As a side dish: Sauté fresh garlic and onions in olive oil until soft. Add kale and continue to sauté until desired tenderness. Alternatively, steam for 5 minutes, then drain and stir in a dash of soy sauce and tahini.
Kale chips: Remove the ribs from the kale and toss in olive oil or lightly spray and sprinkle with a combination of cumin, curry powder, chili powder, roasted red pepper flakes or garlic powder. Bake at 275°F for 15–30 minutes to desired crispness.
Smoothies: Add a handful of kale to any favorite smoothie. It will add nutrients without changing the flavor very much.
The Environmental Working Group, which assesses a range of products every year, put kale third on their 2019 list of fruits and vegetables most at risk of contamination with pesticides. People should wash kale thoroughly before using it.
Some people should avoid eating too much kale for the following reasons:
Beta-blockers: Doctors often prescribe this type of medication for heart disease. It can increase potassium levels in the blood. People who use beta-blockers should consume high potassium foods, such as kale, in moderation.

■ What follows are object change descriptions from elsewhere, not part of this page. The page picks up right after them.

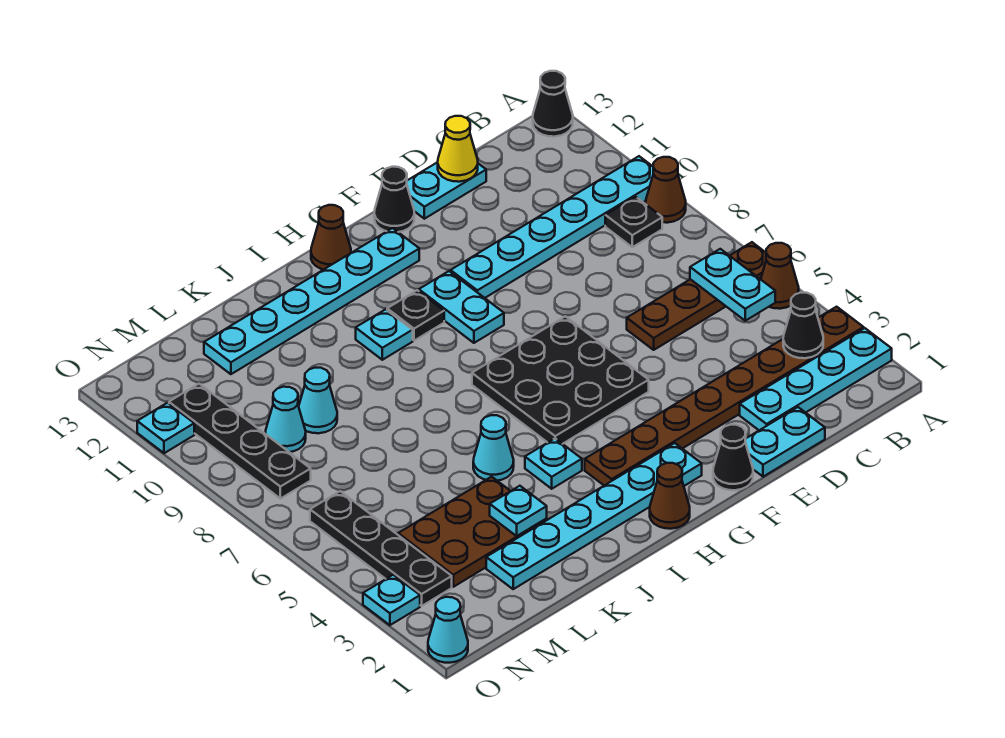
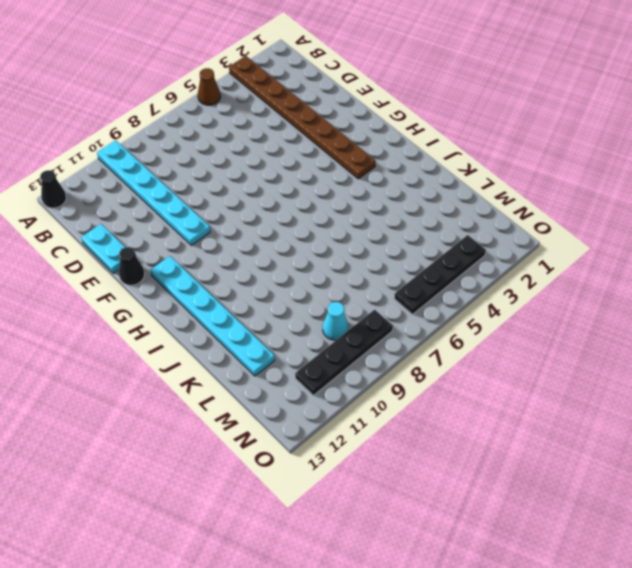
none -> cyan 1x4 plate [740,328,892,430]
none -> brown 1x4 plate [627,242,766,350]
none -> brown 1x1 cone [646,157,686,223]
none -> black 1x1 plate [605,197,662,247]

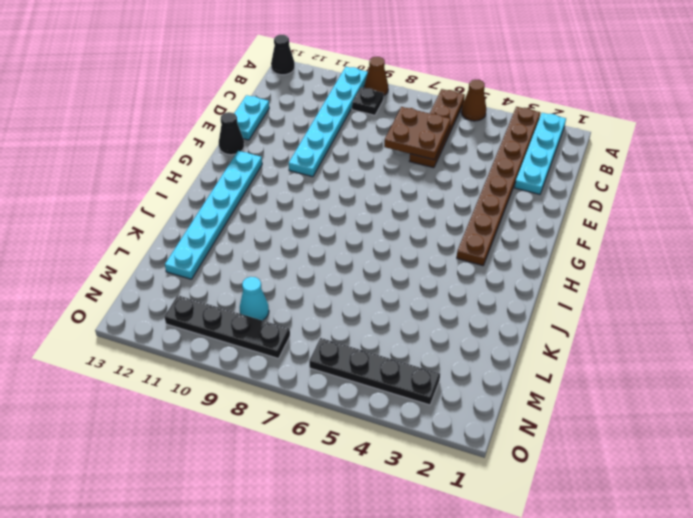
brown 2x2 plate [384,107,451,160] -> none
none -> cyan 1x2 plate [745,407,825,477]
none -> black 1x1 cone [713,425,753,490]
none -> black 3x3 plate [472,316,649,444]
none -> cyan 1x6 plate [486,443,702,589]

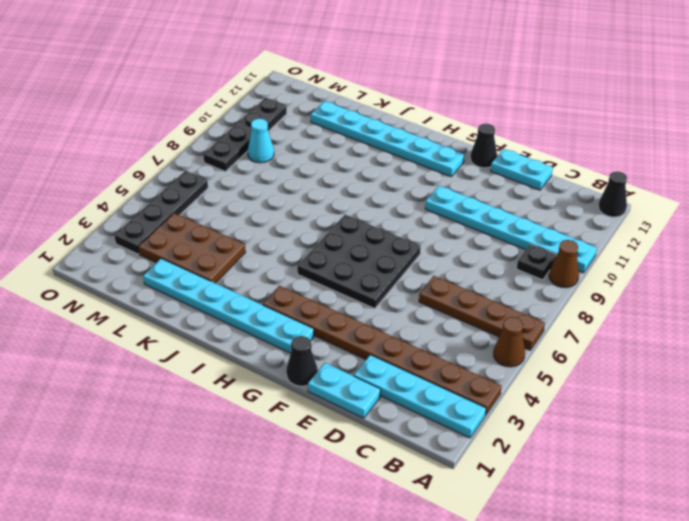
none -> cyan 1x2 plate [419,271,504,343]
none -> brown 1x1 cone [650,463,690,529]
none -> black 1x1 plate [387,290,444,341]
none -> brown 1x1 cone [311,205,351,270]

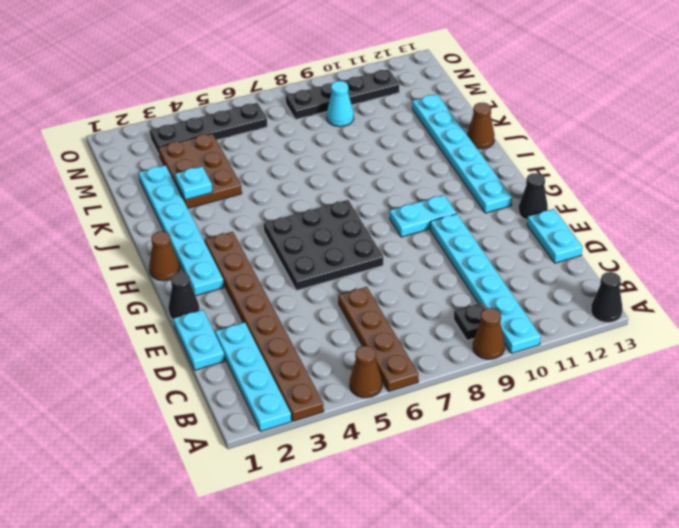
brown 1x1 cone [467,103,495,149] -> brown 1x1 cone moved to [311,205,351,270]
none -> black 1x1 plate [387,290,444,341]
none -> cyan 1x1 plate [525,439,582,489]
none -> cyan 1x1 plate [356,309,413,360]
none -> cyan 1x1 cone [473,415,514,481]

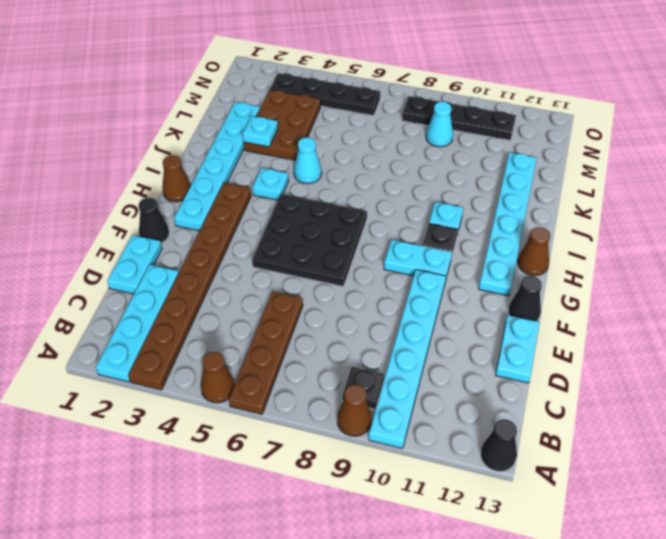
none -> cyan 1x1 cone [299,368,337,433]
none -> cyan 1x1 cone [428,597,468,663]
none -> cyan 1x1 plate [363,575,420,625]
none -> cyan 1x1 plate [137,403,194,453]

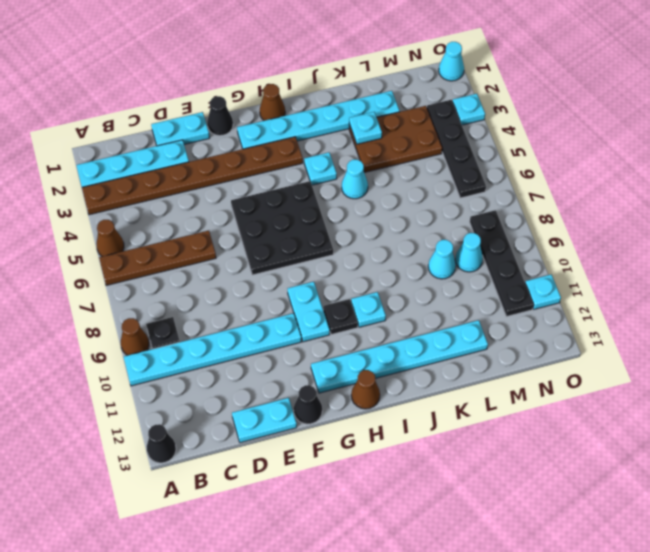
none -> black 1x1 cone [783,293,823,358]
none -> cyan 1x2 plate [690,249,775,321]
none -> yellow 1x1 cone [438,116,478,182]

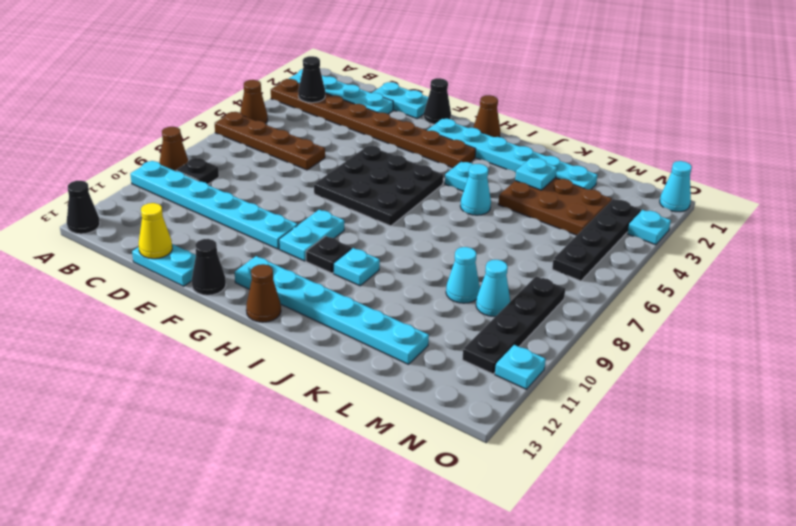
none -> cyan 1x2 plate [690,249,775,321]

Kidney disease: Consuming too much potassium can be harmful to people whose kidneys are not fully functional. If the kidneys cannot remove excess potassium from the blood, consuming additional potassium could be fatal.
Blood thinners: Kale is a rich source of vitamin K, which contributes to blood clotting. This could interfere with the activity of blood thinners, such as warfarin (Coumadin).
Anyone who is taking any of these medications should speak to their doctor about foods to avoid.
Kale is a green, leafy vegetable that provides a wide range of nutrients. It is a healthful addition to a varied diet, and people can use it in numerous ways.
Learn more about other cruciferous vegetables:
Are foods like kale safe for people with a risk of a blood clot, since it contains so much vitamin K?
Those who are at risk of a blood clot should speak to their doctors about how much vitamin K is appropriate for them.
Those who use blood clotting medications, such as warfarin, should eat similar amounts of vitamin K daily to keep levels consistent, as extra vitamin K will affect the amount of medication they need.
Giving up vitamin K-rich foods is not necessary; it is more about keeping the amounts you consume daily consistent.